The function x(t) which is 1 for 0 ≤ t < 0.5 and -1 for 0.5 ≤ t < 1, and then repeats these values over every interval of length 1, is an example of a square wave. The following applet plots this square wave along with an approximating trigonometric series. If n terms are requested, the approximating sum is
pn(t) = (π/2)1/2(sin(2πt) + sin(6πt)/3 + . . . + sin(2π(2n-1)t)/n).
Note that although pn is continuous, it approximates the discontinuous square wave well for even small values of n. At the same time, note that the error in approximation at the points of discontinuity of x does not appear to be decreasing in the same way as it does at points of continuity.
According to Dayton Miller in The Science of Musical Sounds, the function
x(t) = 151sin(t) - 67cos(t) + 24sin(2t) + 55cos(2t) + 27sin(3t) + 5cos(3t)
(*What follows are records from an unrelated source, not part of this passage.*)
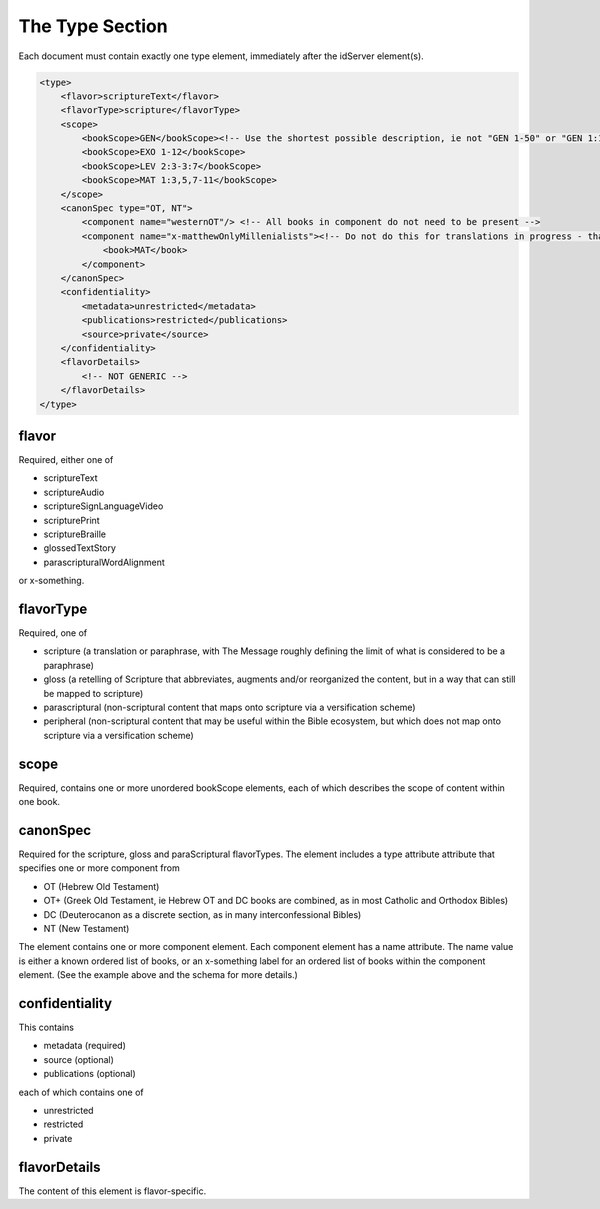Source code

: .. _metadata_type:

################
The Type Section
################

Each document must contain exactly one type element, immediately after the idServer element(s).

.. code-block:: xml

    <type>
        <flavor>scriptureText</flavor>
        <flavorType>scripture</flavorType>
        <scope>
            <bookScope>GEN</bookScope><!-- Use the shortest possible description, ie not "GEN 1-50" or "GEN 1:1-31;GEN 2:..." -->
            <bookScope>EXO 1-12</bookScope>
            <bookScope>LEV 2:3-3:7</bookScope>
            <bookScope>MAT 1:3,5,7-11</bookScope>
        </scope>
        <canonSpec type="OT, NT">
            <component name="westernOT"/> <!-- All books in component do not need to be present -->
            <component name="x-matthewOnlyMillenialists"><!-- Do not do this for translations in progress - that's what scope is for! -->
                <book>MAT</book>
            </component>
        </canonSpec>
        <confidentiality>
            <metadata>unrestricted</metadata>
            <publications>restricted</publications>
            <source>private</source>
        </confidentiality>
        <flavorDetails>
            <!-- NOT GENERIC -->
        </flavorDetails>
    </type>

.. _metadata_type-flavor:

flavor
======

Required, either one of

* scriptureText

* scriptureAudio

* scriptureSignLanguageVideo

* scripturePrint

* scriptureBraille

* glossedTextStory

* parascripturalWordAlignment

or x-something.

.. _metadata_type-flavortype:

flavorType
==========

Required, one of

* scripture (a translation or paraphrase, with The Message roughly defining the limit of what is considered to be a paraphrase)

* gloss (a retelling of Scripture that abbreviates, augments and/or reorganized the content, but in a way that can still be mapped to scripture)

* parascriptural (non-scriptural content that maps onto scripture via a versification scheme)

* peripheral (non-scriptural content that may be useful within the Bible ecosystem, but which does not map onto scripture via a versification scheme)

scope
=====

Required, contains one or more unordered bookScope elements, each of which describes the scope of content within one book.

canonSpec
=========

Required for the scripture, gloss and paraScriptural flavorTypes. The element includes a type attribute attribute that
specifies one or more component from

* OT (Hebrew Old Testament)

* OT+ (Greek Old Testament, ie Hebrew OT and DC books are combined, as in most Catholic and Orthodox Bibles)

* DC (Deuterocanon as a discrete section, as in many interconfessional Bibles)

* NT (New Testament)

The element contains one or more component element. Each component element has a name attribute. The name value is either
a known ordered list of books, or an x-something label for an ordered list of books within the component element. (See the
example above and the schema for more details.)

confidentiality
===============

This contains

* metadata (required)

* source (optional)

* publications (optional)

each of which contains one of

* unrestricted

* restricted

* private

flavorDetails
=============

The content of this element is flavor-specific.
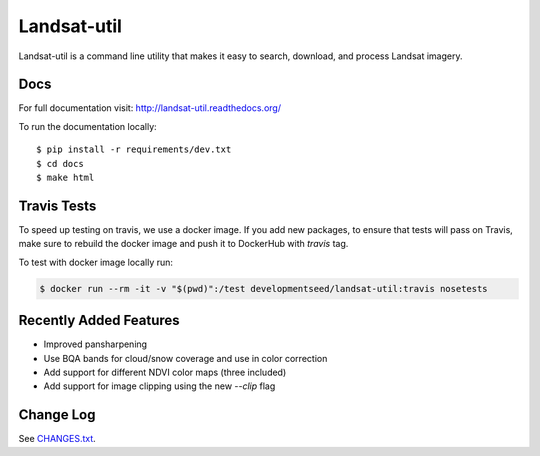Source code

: Landsat-util
===============

.. image:: https://travis-ci.org/developmentseed/landsat-util.svg?branch=v0.5
    :target: https://travis-ci.org/developmentseed/landsat-util

.. image:: https://badge.fury.io/py/landsat-util.svg
    :target: http://badge.fury.io/py/landsat-util

.. image:: https://img.shields.io/pypi/dm/landsat-util.svg
    :target: https://pypi.python.org/pypi/landsat-util/
    :alt: Downloads

.. image:: https://img.shields.io/pypi/l/landsat-util.svg
    :target: https://pypi.python.org/pypi/landsat-util/
    :alt: License


Landsat-util is a command line utility that makes it easy to search, download, and process Landsat imagery.

Docs
+++++

For full documentation visit: http://landsat-util.readthedocs.org/

To run the documentation locally::

    $ pip install -r requirements/dev.txt
    $ cd docs
    $ make html

Travis Tests
++++++++++++

To speed up testing on travis, we use a docker image. If you add new packages, to ensure that tests will pass on Travis, make sure to rebuild the docker image and push it to DockerHub with `travis` tag.

To test with docker image locally run:

.. code::

    $ docker run --rm -it -v "$(pwd)":/test developmentseed/landsat-util:travis nosetests

Recently Added Features
+++++++++++++++++++++++

- Improved pansharpening
- Use BQA bands for cloud/snow coverage and use in color correction
- Add support for different NDVI color maps (three included)
- Add support for image clipping using the new `--clip` flag

Change Log
++++++++++

See `CHANGES.txt <CHANGES.txt>`_.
gives a good approximation to the shape of the displacement curve for the tone B4 played on the E string of a violin.
Graph each of the individual terms of x on the interval [-15, 15]. Use a common scale for the vertical axis.
Graph x on [-15, 15].
Graph x and its individual terms (a total of 7 graphs) together on the interval [-15, 15].
Suppose we define a function f by saying that it is periodic with period 1 and that f(x) = 1 - 2x for 0 ≤ x < 1.
Sketch the graph of f over the interval [-3, 3].
gn(x) = 2(sin(2πx)/π + sin(4πx)/2π + sin(6πx)/3π + . . . + + sin(2nπx)/nπ)
What is the period of gn? Graph g1, g2, g3, g4, g5, and g10 over the interval [-3, 3].
What do you think happens to gn as n gets large?
For an interesting account of sound waves, Fourier's theorem, and related ideas in electromagnetism, read Chapters 19 ("The Sine of G Major") and 20 ("Mastery of the Ether Waves") in Morris Kline's Mathematics in Western Culture (Oxford University Press, 1953).